» **Task item**
Of all the entries below, only the lines from the one with "Each line is" up to and including the one with "344 257 24.86" are to be duplicated exactly.

» **Material supplied**
________________
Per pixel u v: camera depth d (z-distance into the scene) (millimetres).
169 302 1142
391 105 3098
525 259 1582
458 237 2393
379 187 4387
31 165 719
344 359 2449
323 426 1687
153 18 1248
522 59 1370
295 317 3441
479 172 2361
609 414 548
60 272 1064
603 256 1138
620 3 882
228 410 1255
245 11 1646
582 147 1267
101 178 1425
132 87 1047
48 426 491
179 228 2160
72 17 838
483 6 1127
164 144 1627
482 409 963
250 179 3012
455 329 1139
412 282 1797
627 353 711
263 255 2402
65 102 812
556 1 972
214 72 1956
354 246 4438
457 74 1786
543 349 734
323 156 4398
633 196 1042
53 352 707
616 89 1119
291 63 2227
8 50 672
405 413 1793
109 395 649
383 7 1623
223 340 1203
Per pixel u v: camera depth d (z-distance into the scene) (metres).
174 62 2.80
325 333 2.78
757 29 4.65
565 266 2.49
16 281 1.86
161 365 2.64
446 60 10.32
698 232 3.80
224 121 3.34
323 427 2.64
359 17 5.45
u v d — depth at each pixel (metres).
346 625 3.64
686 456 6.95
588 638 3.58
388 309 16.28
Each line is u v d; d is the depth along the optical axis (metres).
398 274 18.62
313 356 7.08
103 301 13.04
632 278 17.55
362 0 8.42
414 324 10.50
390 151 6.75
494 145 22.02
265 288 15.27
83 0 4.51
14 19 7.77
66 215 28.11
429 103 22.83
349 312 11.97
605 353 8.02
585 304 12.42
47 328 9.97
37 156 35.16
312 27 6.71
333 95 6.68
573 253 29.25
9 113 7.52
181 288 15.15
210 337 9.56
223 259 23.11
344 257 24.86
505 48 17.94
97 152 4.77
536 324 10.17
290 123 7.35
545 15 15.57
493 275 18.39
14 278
________________
» **Response box**
Each line is u v d; d is the depth along the optical axis (metres).
398 274 18.62
313 356 7.08
103 301 13.04
632 278 17.55
362 0 8.42
414 324 10.50
390 151 6.75
494 145 22.02
265 288 15.27
83 0 4.51
14 19 7.77
66 215 28.11
429 103 22.83
349 312 11.97
605 353 8.02
585 304 12.42
47 328 9.97
37 156 35.16
312 27 6.71
333 95 6.68
573 253 29.25
9 113 7.52
181 288 15.15
210 337 9.56
223 259 23.11
344 257 24.86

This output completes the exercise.